Of the adjuncts available to assess tissue perfusion, ICG angiography with SPY technology is the most commonly described in the PMFF literature. Its use in PMFFs was first described in case studies where patients underwent pedicle division based on ICG confirmed perfusion, ^6,18 while later studies described the use of IGC angiography to minimize the wait time to 2 weeks between stages. ^19,20 Although effective, use of ICG angiography is not without limitations. With an upfront cost of around $300 000 USD, it also requires recurrent spending on disposables such as the injectable dye, and it can increase operating time due to its more cumbersome manipulation in the surgical field. The need for injectable dye is also an additional invasive procedure for the patient and cannot be used in patients with allergies to iodine or shellfish. ⁶ When compared to ICG angiography, NIRS has several advantages. The device reported here costs $29 000 USD and the only recurrent cost is a sterile drape. As the device is handheld, it can be easily manipulated in the surgical field. Obtaining a reading from the device is near instantaneous, further saving time in the OR and allowing for clinical decisions to be made quickly. Use of the device is non-invasive for the patient, as there are no injectables or exposures. The portability of the device is another advantage in that it can be used throughout the reconstruction process, including pre-operatively, immediately postoperatively, and during follow up visits, increasing its utility beyond the OR.

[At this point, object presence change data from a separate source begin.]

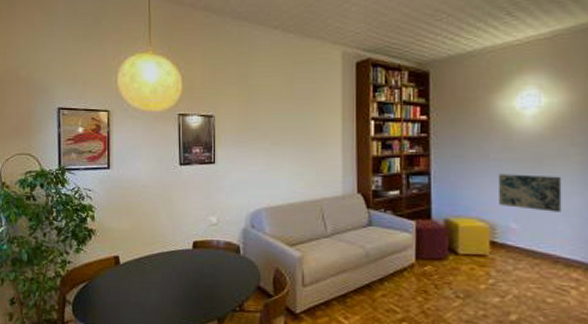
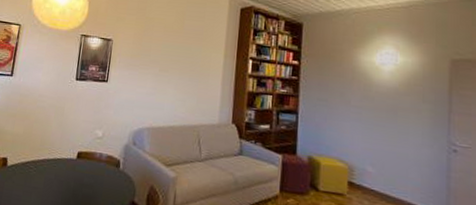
wall art: present [498,174,562,212] -> none [357,120,414,161]

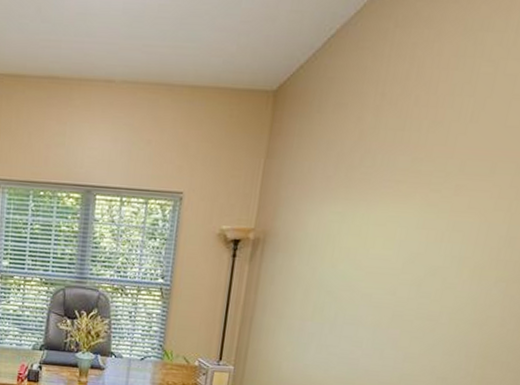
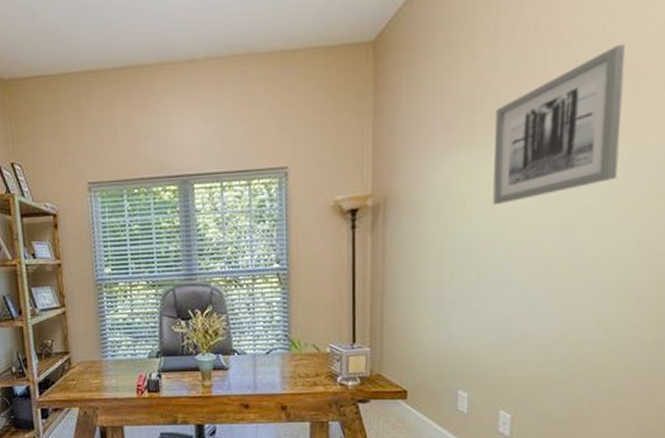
wall art: none [357,130,488,254] -> present [492,45,626,205]

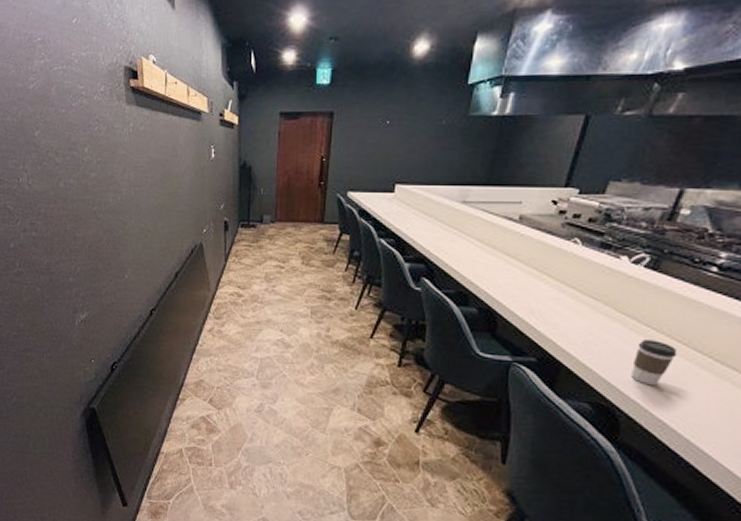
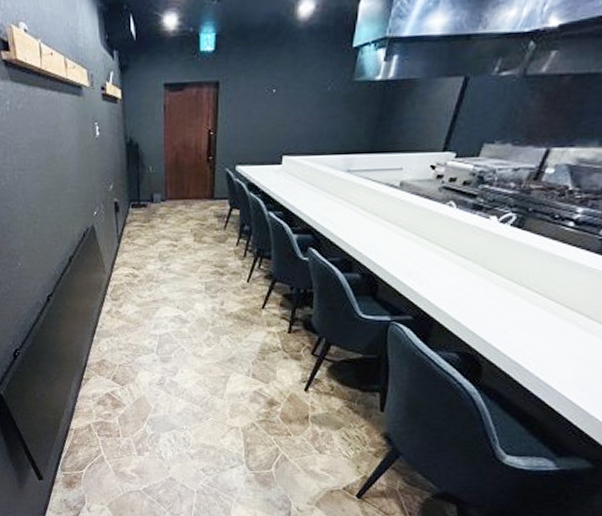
coffee cup: present [630,339,678,386] -> none [493,293,535,334]

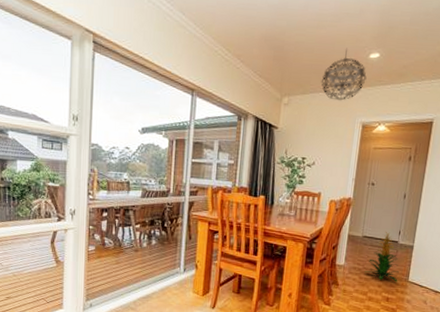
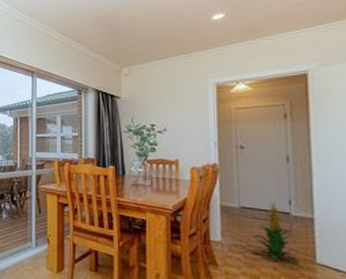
pendant light: present [321,48,367,101] -> none [161,14,213,65]

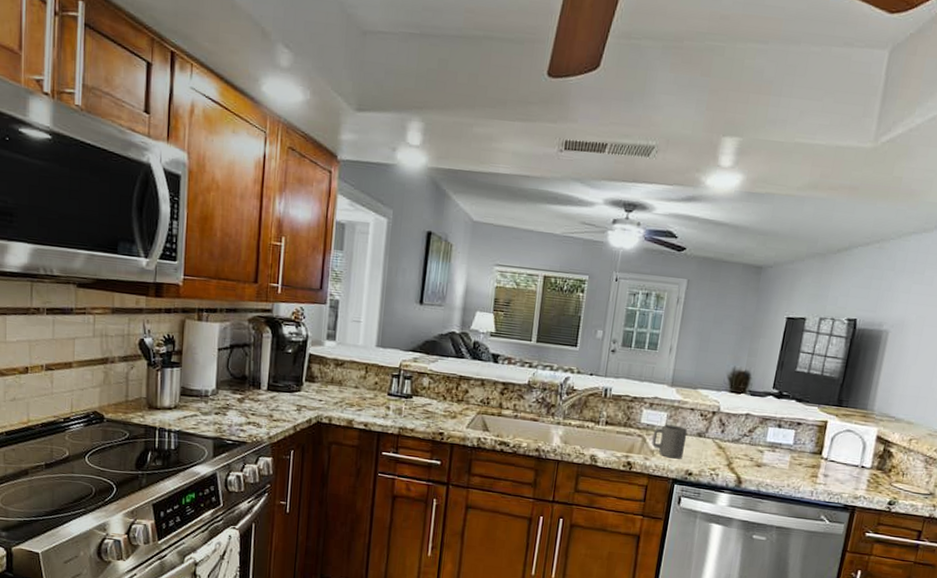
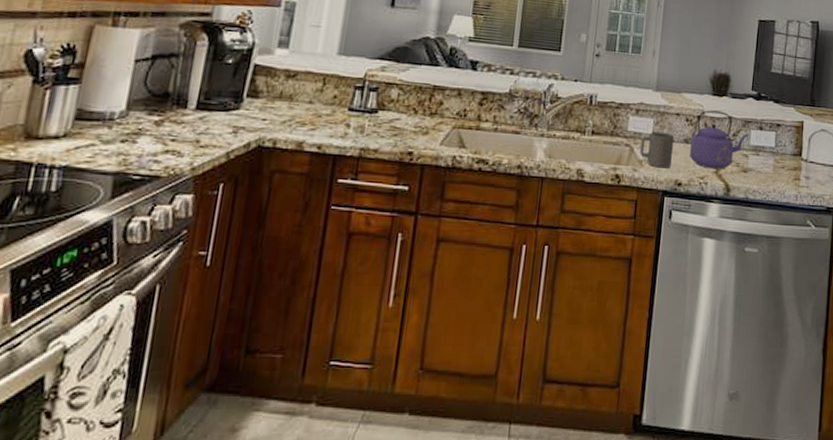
kettle: none [702,406,767,463] -> present [690,110,749,170]

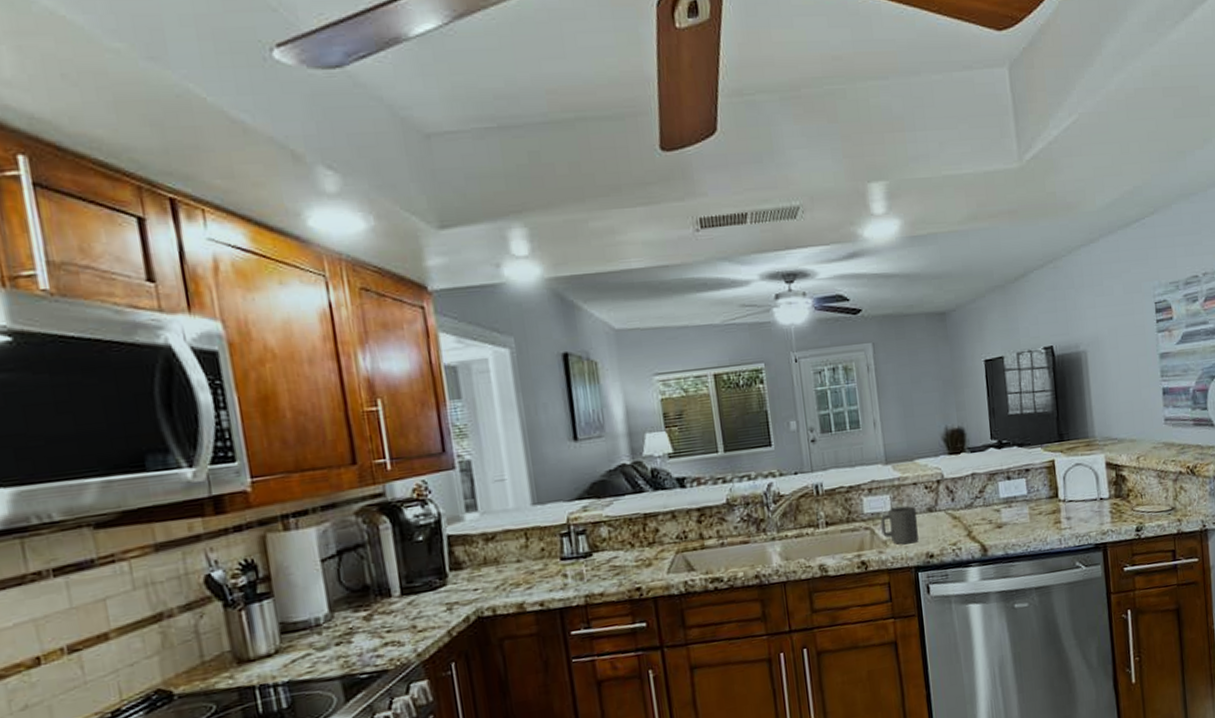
kettle: present [690,110,749,170] -> none [935,469,997,533]

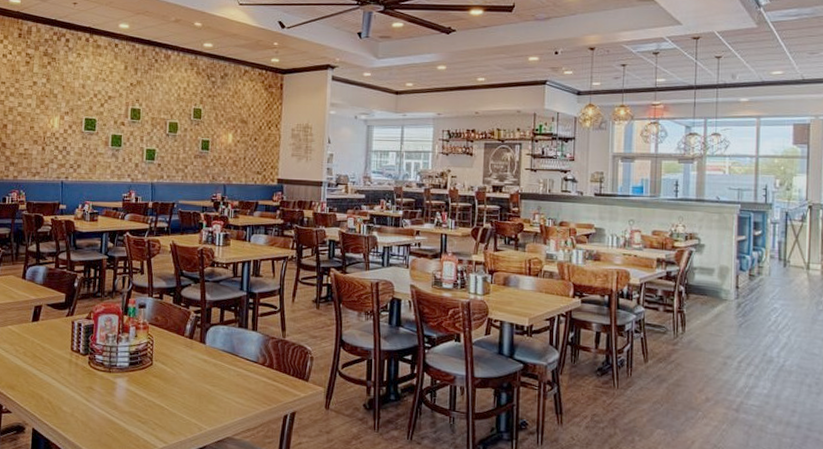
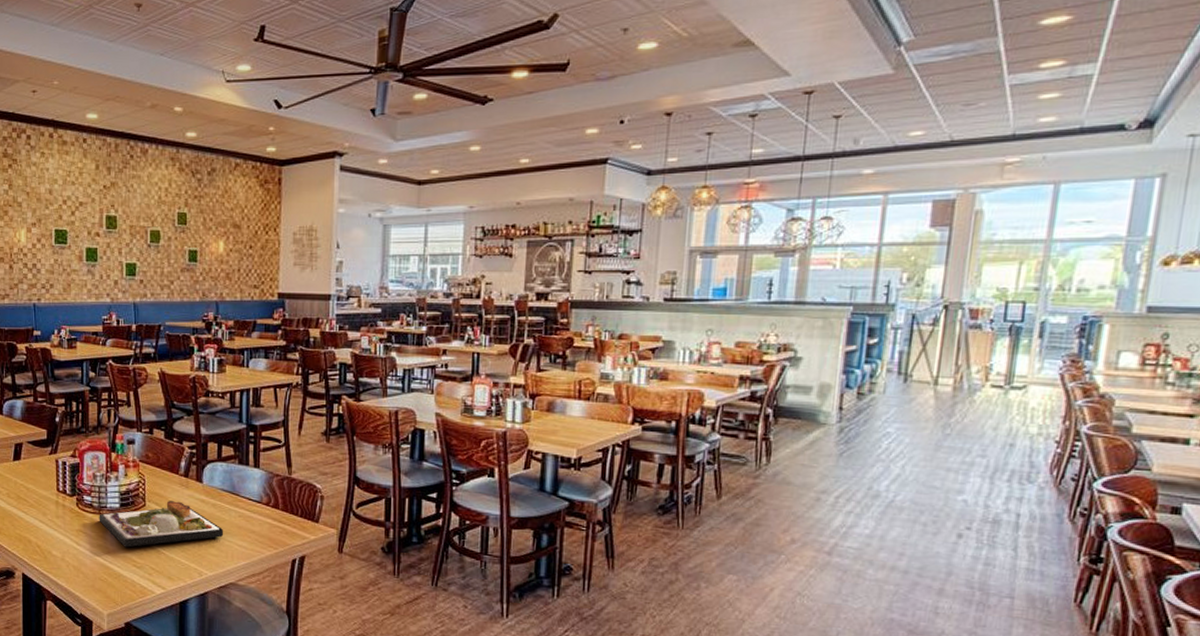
dinner plate: none [108,360,223,404] -> present [99,501,224,548]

The use of NIRS is not without limitations. The application of NIRS as described here in a PMFF reconstruction differs from its previous applications, which aimed to detect flap inflow or outflow issues, rather than assessing flap neovascularization. As this is a novel use of the technology, research is needed to determine postoperative threshold values that represent inadequate tissue perfusion. Intraoperatively, future work is also required to determine threshold values of S_tO₂ following pedicle occlusion, prior to division and inset, that constitute a concern with neovascularization.

In this case report, we have demonstrated the utility of NIRS in the successful division and post-operative evaluation of PMFFs in 2 patients. Additional studies are needed to further confirm reliability and establish clearer threshold values in order to facilitate its incorporation into routine practice.